- [Task to carry out]: Output the data below only from the line containing "שירותי AI לעסקים" up to and including the line containing "mander et payer", exact and with the pictures left out.

Dataset entries:
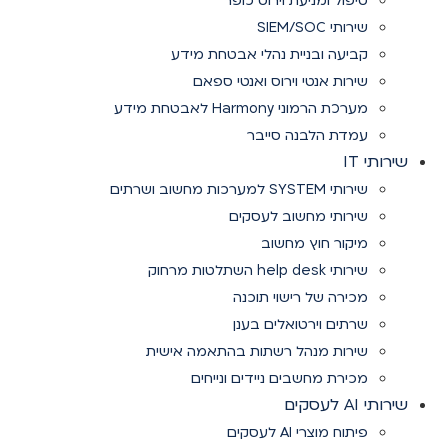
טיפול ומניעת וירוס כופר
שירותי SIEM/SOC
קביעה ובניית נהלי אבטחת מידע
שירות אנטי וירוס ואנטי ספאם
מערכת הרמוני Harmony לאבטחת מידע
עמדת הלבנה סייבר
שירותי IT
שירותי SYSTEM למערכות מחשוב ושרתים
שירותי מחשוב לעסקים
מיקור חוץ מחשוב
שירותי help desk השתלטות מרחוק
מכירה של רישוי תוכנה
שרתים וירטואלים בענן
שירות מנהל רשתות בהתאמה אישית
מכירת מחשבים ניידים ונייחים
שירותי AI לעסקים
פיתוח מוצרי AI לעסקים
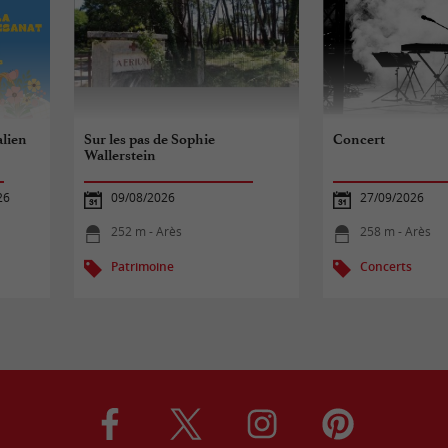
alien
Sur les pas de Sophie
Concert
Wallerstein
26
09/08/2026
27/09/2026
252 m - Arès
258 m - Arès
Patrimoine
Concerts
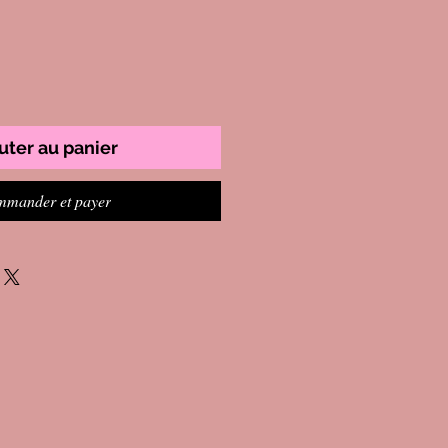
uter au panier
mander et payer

* * *

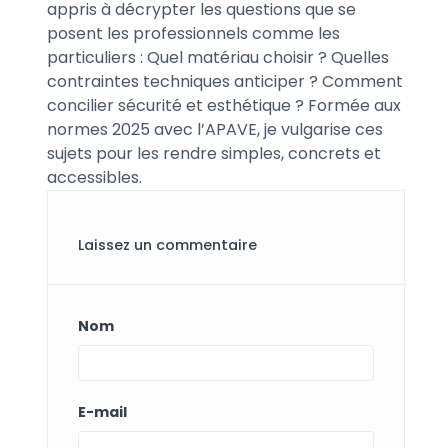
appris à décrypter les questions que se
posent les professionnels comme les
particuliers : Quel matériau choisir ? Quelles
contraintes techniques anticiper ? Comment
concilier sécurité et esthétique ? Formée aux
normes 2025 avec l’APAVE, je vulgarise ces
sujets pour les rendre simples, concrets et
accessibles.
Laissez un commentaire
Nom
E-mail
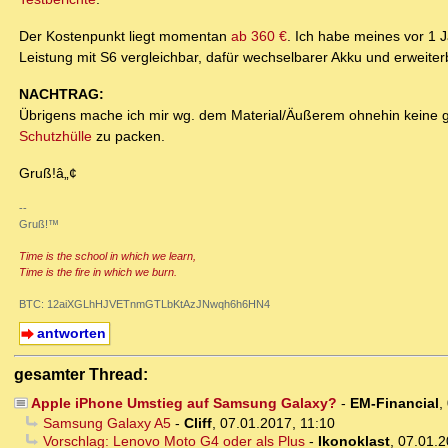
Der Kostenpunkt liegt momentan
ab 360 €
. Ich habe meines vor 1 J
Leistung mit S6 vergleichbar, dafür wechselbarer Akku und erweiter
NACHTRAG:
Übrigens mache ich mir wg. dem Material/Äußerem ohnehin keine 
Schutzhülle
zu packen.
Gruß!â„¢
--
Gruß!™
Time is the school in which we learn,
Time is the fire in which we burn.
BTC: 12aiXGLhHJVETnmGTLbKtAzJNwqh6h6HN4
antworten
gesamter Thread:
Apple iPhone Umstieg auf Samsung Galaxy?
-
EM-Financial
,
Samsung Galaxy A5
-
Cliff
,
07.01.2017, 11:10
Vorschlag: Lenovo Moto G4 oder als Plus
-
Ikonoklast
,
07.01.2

...

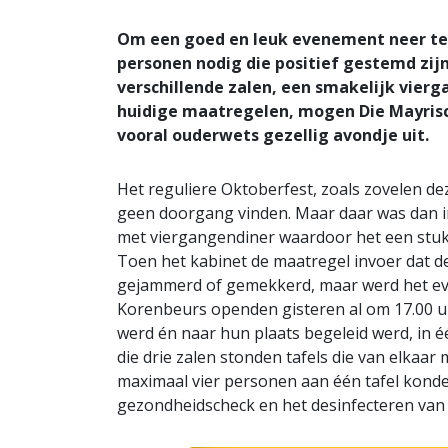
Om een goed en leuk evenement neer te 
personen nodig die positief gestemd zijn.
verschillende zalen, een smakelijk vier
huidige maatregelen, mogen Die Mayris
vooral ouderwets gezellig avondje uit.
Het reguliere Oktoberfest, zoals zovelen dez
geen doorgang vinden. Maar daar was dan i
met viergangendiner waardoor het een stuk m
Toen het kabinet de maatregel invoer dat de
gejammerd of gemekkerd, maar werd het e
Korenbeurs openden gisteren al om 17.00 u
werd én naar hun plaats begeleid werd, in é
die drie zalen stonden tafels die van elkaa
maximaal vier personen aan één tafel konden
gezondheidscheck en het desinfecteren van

- [Result]:
שירותי AI לעסקים
פיתוח מוצרי AI לעסקים
alien
Sur les pas de Sophie
Concert
Wallerstein
26
09/08/2026
27/09/2026
252 m - Arès
258 m - Arès
Patrimoine
Concerts
uter au panier
mander et payer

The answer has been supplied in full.